BY RENU MEHTA, TORONTO:
Hotel Mumbai, a must watch film, directed by Australian director Anthony Maras made its debut at the Toronto International Film festival (TIFF). Dev Patel, Armie Hammer, Nazanin Boniadi, and Anupam Kher star in Anthony Maras’s debut feature, about the 2008 Mumbai terrorist attacks and its survivors.
The feature focuses on the events that transpired at the Taj Mahal Palace Hotel, targeted by Lashkar-e-Taiba militants as an emblem of Indian prosperity and modernity. The city erupts, and explosions render much of the hotel a death trap. Gunmen — uneducated, impoverished young men led by charismatic extremists — begin hunting down staff and clients. People in the thick of the maelstrom, people from a wide range of class, culture, and creed must find a way to organize and mobilize in the face of constant peril.
The film vividly dramatizes the Mumbai attacks and takes audiences into the chaos that terrorized India’s most populous city for four days in 2008. The story does not hold back in its depiction of violence and highlights ordinary people from all walks of life whose responses to this nightmarish scenario reveal the courage and resilience that unite when most needed.
A surprise in the audience was Executive chef Hemant Poddar who flew in with his wife from Mumbai for the screening of the film. Amidst the chaos of the Mumbai terror attacks in 2011 on the Taj, Poddar showed extreme courage and resilience and was instrumental in saving many lives. Anupam Kher who played Poddar’s character said he salutes Poddar and others for their extreme bravery and heroism.
“I also salute my friend Karambir Kang, General manager of Taj Hotel, who was helping guests during the carnage while knowing that his wife and two sons were trapped in their room on the sixth floor that the terrorists set on fire,” said Kher.

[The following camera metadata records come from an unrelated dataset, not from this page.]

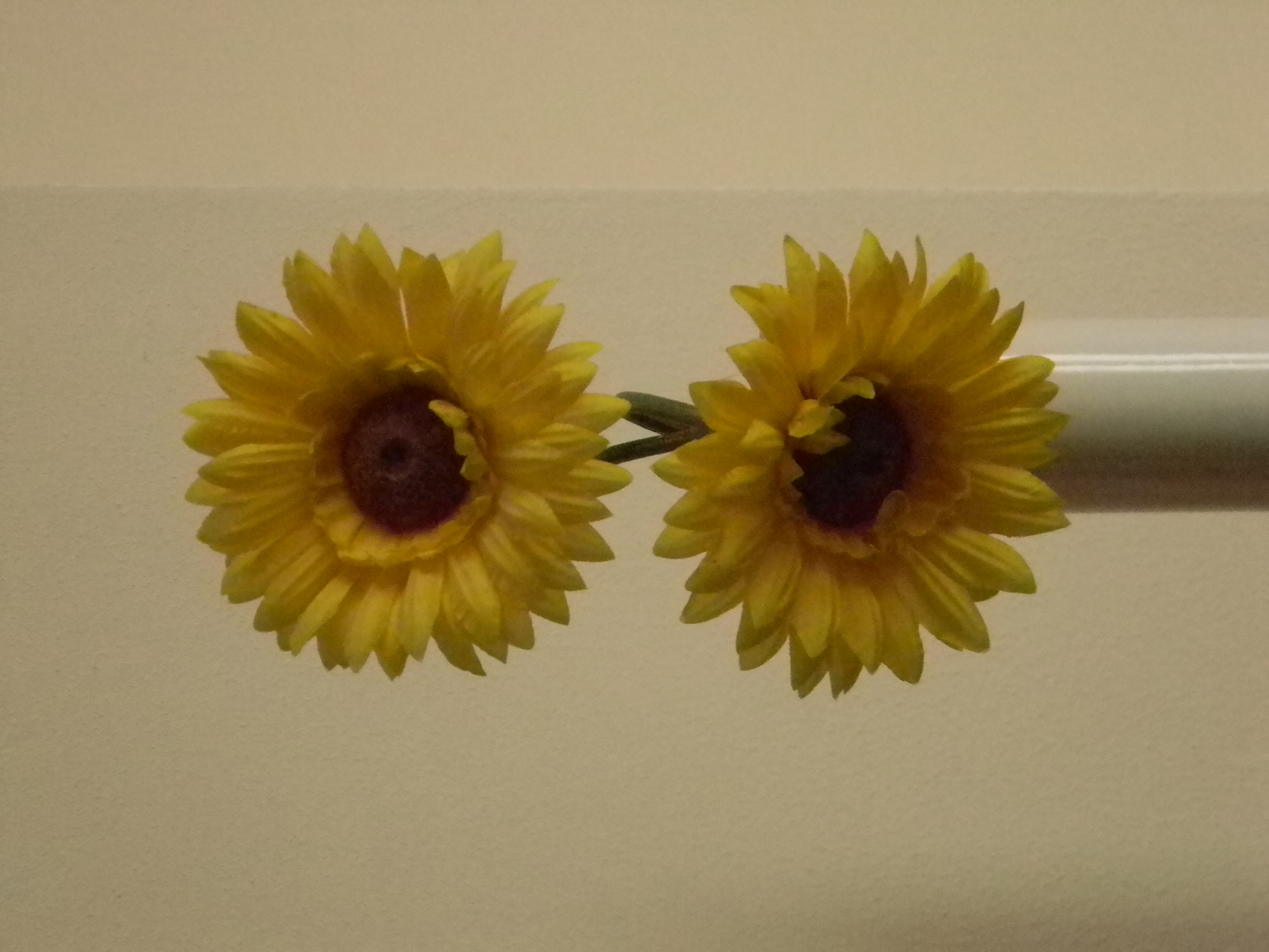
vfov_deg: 10.0
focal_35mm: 148
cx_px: 634
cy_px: 476
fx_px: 5426
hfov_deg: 13.3
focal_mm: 26.8
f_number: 5
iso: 1600
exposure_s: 1/658
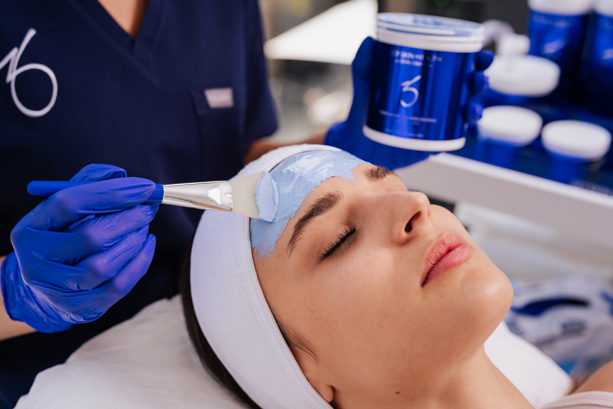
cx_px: 304
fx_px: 885
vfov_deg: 26.0
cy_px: 210
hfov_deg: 38.2
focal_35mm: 52
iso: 125
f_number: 4
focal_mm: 50
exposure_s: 1/125
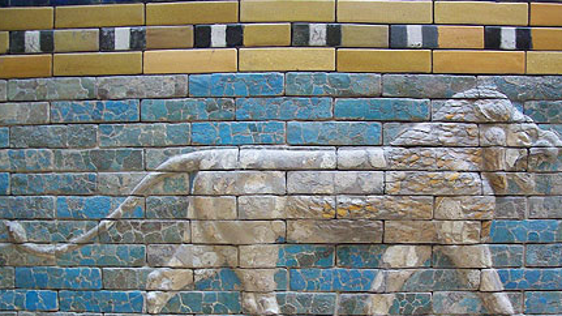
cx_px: 288
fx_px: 611
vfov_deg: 28.8
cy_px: 210
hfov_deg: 49.4
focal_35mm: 41
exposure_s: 1/9.26
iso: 160
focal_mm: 6
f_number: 2.7
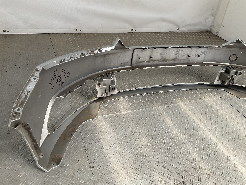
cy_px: 92
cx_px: 123
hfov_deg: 61.7
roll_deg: -13.6
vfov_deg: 48.2
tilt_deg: -36.0
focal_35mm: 29
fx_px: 206
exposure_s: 1/482
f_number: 1.8
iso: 16
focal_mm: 3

Patel plays the role of a turbaned Sikh employee of the Taj who also saves lives.
“For me personally, I wanted to do more with the character I was playing and sayo more. I had read articles about New York cab drivers being targeted and attacked after September 11 attacks and being labelled terrorists. So I thought we could make this man a Sikh man. Not only are they a very innocent community, they are extremely under represented,” said Patel at the press conference.
“We live in an age that seems always to be emphasizing our differences,” says a press note about the film. “By conjuring this traumatic moment in recent history, Hotel Mumbai reminds us that enduring such situations requires people to truly see each other not as pawns straddling either side of a dividing wall but, rather, as fellow human beings whose best chance is grounded in interdependence. When great danger comes, we are all in this together.”
“It’s a riveting film,” says an audience member at the Princess of Wales theatre at the festival screening. “What comes to mind is how terror attacks can bring people together in times of need.”
TIFF took place from September 6-16, 2018 in Toronto.